5. Pay attention to diet

Most parents know they should limit sugary treats and drinks. The bacteria in plaque feed on these sugars and are especially problematic when they get stuck in and around the grooves of your child’s teeth. Likewise, gummy candies and foods should be avoided if possible. 

However, life happens, and if your child has a treat, don’t worry. Just try to brush their teeth as soon as possible. If brushing is not practical at the time, have your child drink plenty of water as the water helps to rinse away sugars and other bits of food remaining after we eat. 

In addition to avoiding sugary foods, incorporate plenty of fresh fruits and veggies into your child’s diet. Fruits and vegetables are some of the best foods for dental health because of their high nutritional value. 

Fresh fruits and veggies are some of the best foods for dental health because they have a high nutritional value. Calcium-rich foods such as low-fat dairy, salmon, almonds, and dark leafy greens also support strong teeth and bones. 

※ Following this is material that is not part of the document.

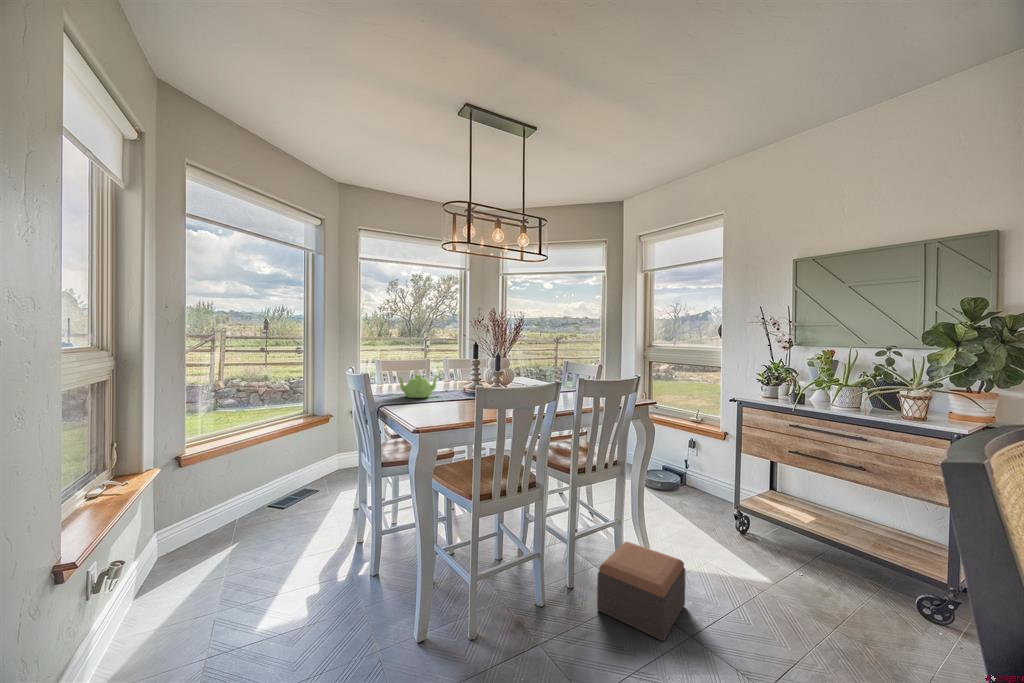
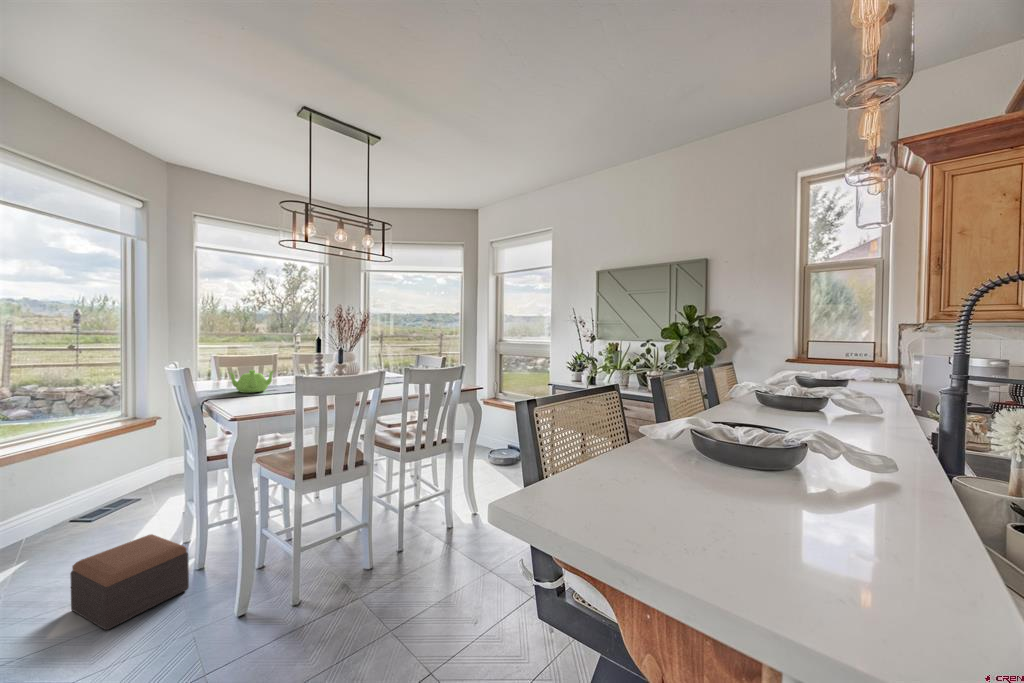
footstool: present [597,542,686,641] -> present [70,534,189,630]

Limiting sugary treats and drinks is especially important as sugar can lead to cavities. If your child has a treat, brush their teeth as soon after as possible. Drinking water throughout the day, especially after meals and snacks, can help to rinse their teeth when brushing is not available. 

By paying attention to these tips from a dentist in York, PA, parents can ensure healthy smiles for their children. Consistent brushing, flossing, regular check-ups, and following a nutritious diet are habits that, if instilled early on, will empower their children to prioritize their oral health for years to come.